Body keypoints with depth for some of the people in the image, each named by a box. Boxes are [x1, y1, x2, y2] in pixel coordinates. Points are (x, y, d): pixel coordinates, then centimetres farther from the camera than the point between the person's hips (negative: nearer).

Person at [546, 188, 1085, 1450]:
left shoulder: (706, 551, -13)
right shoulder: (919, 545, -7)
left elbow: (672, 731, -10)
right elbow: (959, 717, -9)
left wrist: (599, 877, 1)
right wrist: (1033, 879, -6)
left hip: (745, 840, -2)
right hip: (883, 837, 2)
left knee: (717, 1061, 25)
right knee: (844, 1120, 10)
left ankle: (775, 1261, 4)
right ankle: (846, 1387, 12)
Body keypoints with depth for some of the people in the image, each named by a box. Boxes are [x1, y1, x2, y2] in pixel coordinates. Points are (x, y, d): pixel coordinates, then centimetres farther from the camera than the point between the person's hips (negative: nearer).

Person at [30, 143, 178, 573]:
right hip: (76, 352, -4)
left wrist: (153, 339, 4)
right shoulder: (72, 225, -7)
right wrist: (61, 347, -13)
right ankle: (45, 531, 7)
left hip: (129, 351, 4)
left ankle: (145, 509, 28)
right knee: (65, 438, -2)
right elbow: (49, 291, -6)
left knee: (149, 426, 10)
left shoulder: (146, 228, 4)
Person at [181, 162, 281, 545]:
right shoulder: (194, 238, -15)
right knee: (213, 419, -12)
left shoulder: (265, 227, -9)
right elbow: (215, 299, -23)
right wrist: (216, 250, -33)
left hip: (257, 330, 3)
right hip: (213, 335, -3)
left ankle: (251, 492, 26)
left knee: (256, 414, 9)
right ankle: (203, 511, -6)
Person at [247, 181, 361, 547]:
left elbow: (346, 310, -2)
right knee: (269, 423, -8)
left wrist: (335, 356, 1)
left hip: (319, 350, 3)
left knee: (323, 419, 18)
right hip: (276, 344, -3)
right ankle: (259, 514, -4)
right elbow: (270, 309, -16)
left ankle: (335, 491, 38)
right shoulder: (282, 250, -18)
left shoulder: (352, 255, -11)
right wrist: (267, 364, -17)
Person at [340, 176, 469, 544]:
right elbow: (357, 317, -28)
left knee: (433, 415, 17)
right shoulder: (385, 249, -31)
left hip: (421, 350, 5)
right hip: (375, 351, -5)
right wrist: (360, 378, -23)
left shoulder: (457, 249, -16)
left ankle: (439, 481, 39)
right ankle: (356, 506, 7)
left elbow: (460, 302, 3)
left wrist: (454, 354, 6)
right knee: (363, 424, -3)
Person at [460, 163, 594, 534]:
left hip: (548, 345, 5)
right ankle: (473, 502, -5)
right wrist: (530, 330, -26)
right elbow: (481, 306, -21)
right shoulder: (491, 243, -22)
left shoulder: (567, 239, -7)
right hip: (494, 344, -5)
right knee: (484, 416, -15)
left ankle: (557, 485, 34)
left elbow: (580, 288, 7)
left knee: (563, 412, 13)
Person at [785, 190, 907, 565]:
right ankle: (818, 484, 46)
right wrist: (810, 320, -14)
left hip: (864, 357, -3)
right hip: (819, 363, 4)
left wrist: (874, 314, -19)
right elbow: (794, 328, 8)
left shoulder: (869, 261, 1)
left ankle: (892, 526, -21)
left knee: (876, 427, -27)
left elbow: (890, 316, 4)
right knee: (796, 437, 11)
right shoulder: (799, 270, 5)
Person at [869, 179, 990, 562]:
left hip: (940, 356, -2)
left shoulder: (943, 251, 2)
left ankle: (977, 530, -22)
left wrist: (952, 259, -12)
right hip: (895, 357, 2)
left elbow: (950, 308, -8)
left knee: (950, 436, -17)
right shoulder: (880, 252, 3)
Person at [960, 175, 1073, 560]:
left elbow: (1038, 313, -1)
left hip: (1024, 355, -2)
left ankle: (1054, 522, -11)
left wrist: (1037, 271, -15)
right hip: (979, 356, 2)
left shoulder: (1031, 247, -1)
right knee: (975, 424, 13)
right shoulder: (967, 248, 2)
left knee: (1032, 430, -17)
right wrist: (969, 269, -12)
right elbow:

**What is required:**
Leaving nothing out, print each line above exactly.

**Result for this task:**
Body keypoints with depth for some of the people in the image, each named by a box. Boxes are [x1, y1, x2, y2] in pixel coordinates. Points are (x, y, d): pixel coordinates, then centimetres farther from the camera than the point between the person's hips (negative: nearer).

Person at [546, 188, 1085, 1450]:
left shoulder: (706, 551, -13)
right shoulder: (919, 545, -7)
left elbow: (672, 731, -10)
right elbow: (959, 717, -9)
left wrist: (599, 877, 1)
right wrist: (1033, 879, -6)
left hip: (745, 840, -2)
right hip: (883, 837, 2)
left knee: (717, 1061, 25)
right knee: (844, 1120, 10)
left ankle: (775, 1261, 4)
right ankle: (846, 1387, 12)
Body keypoints with depth for some of the people in the image, each named by a box. Boxes are [x1, y1, x2, y2] in pixel coordinates. Points are (x, y, d): pixel coordinates, then centimetres farther from the camera than the point between the person's hips (negative: nearer).

Person at [30, 143, 178, 573]:
right hip: (76, 352, -4)
left wrist: (153, 339, 4)
right shoulder: (72, 225, -7)
right wrist: (61, 347, -13)
right ankle: (45, 531, 7)
left hip: (129, 351, 4)
left ankle: (145, 509, 28)
right knee: (65, 438, -2)
right elbow: (49, 291, -6)
left knee: (149, 426, 10)
left shoulder: (146, 228, 4)
Person at [181, 162, 281, 545]:
right shoulder: (194, 238, -15)
right knee: (213, 419, -12)
left shoulder: (265, 227, -9)
right elbow: (215, 299, -23)
right wrist: (216, 250, -33)
left hip: (257, 330, 3)
right hip: (213, 335, -3)
left ankle: (251, 492, 26)
left knee: (256, 414, 9)
right ankle: (203, 511, -6)
Person at [247, 181, 361, 547]:
left elbow: (346, 310, -2)
right knee: (269, 423, -8)
left wrist: (335, 356, 1)
left hip: (319, 350, 3)
left knee: (323, 419, 18)
right hip: (276, 344, -3)
right ankle: (259, 514, -4)
right elbow: (270, 309, -16)
left ankle: (335, 491, 38)
right shoulder: (282, 250, -18)
left shoulder: (352, 255, -11)
right wrist: (267, 364, -17)
Person at [340, 176, 469, 544]:
right elbow: (357, 317, -28)
left knee: (433, 415, 17)
right shoulder: (385, 249, -31)
left hip: (421, 350, 5)
right hip: (375, 351, -5)
right wrist: (360, 378, -23)
left shoulder: (457, 249, -16)
left ankle: (439, 481, 39)
right ankle: (356, 506, 7)
left elbow: (460, 302, 3)
left wrist: (454, 354, 6)
right knee: (363, 424, -3)
Person at [460, 163, 594, 534]:
left hip: (548, 345, 5)
right ankle: (473, 502, -5)
right wrist: (530, 330, -26)
right elbow: (481, 306, -21)
right shoulder: (491, 243, -22)
left shoulder: (567, 239, -7)
right hip: (494, 344, -5)
right knee: (484, 416, -15)
left ankle: (557, 485, 34)
left elbow: (580, 288, 7)
left knee: (563, 412, 13)
Person at [785, 190, 907, 565]:
right ankle: (818, 484, 46)
right wrist: (810, 320, -14)
left hip: (864, 357, -3)
right hip: (819, 363, 4)
left wrist: (874, 314, -19)
right elbow: (794, 328, 8)
left shoulder: (869, 261, 1)
left ankle: (892, 526, -21)
left knee: (876, 427, -27)
left elbow: (890, 316, 4)
right knee: (796, 437, 11)
right shoulder: (799, 270, 5)
Person at [869, 179, 990, 562]:
left hip: (940, 356, -2)
left shoulder: (943, 251, 2)
left ankle: (977, 530, -22)
left wrist: (952, 259, -12)
right hip: (895, 357, 2)
left elbow: (950, 308, -8)
left knee: (950, 436, -17)
right shoulder: (880, 252, 3)
Person at [960, 175, 1073, 560]:
left elbow: (1038, 313, -1)
left hip: (1024, 355, -2)
left ankle: (1054, 522, -11)
left wrist: (1037, 271, -15)
right hip: (979, 356, 2)
left shoulder: (1031, 247, -1)
right knee: (975, 424, 13)
right shoulder: (967, 248, 2)
left knee: (1032, 430, -17)
right wrist: (969, 269, -12)
right elbow:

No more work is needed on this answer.